• [WRITTEN TASK]: From the material below, pull each line containing the string "vous".
--
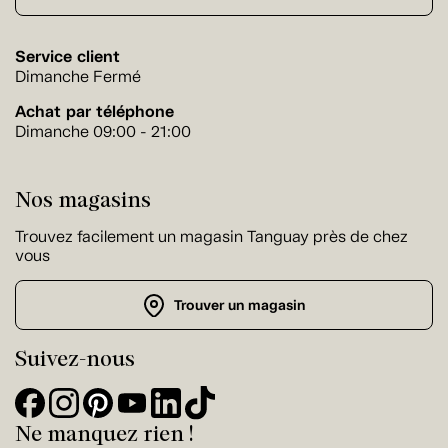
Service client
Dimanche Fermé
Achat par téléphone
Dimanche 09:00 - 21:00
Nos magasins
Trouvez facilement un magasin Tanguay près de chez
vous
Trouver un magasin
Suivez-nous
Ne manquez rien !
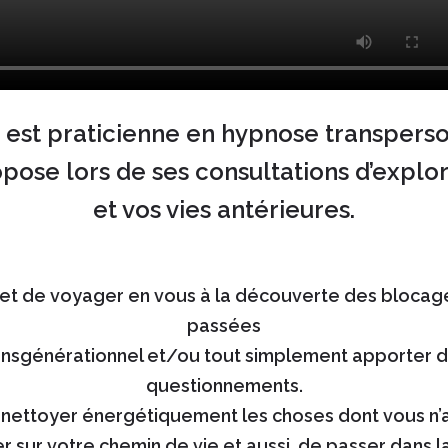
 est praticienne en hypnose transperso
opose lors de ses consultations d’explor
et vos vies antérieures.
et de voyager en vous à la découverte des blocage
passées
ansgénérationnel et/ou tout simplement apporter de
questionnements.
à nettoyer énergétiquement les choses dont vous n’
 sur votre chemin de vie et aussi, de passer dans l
--
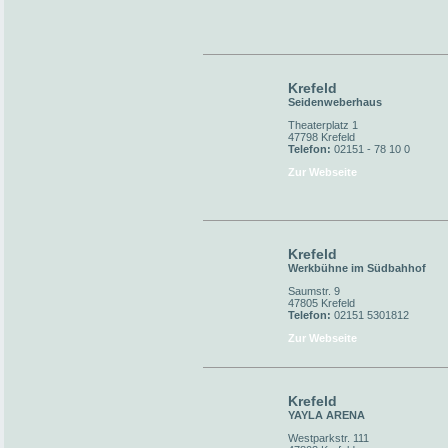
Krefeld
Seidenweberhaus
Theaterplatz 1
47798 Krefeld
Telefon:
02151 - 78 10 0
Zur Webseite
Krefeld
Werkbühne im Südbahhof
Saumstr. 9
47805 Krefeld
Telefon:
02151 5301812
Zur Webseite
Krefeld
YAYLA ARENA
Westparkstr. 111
--
• [TASK OUTPUT]:
vous
et de voyager en vous à la découverte des blocage
à nettoyer énergétiquement les choses dont vous n’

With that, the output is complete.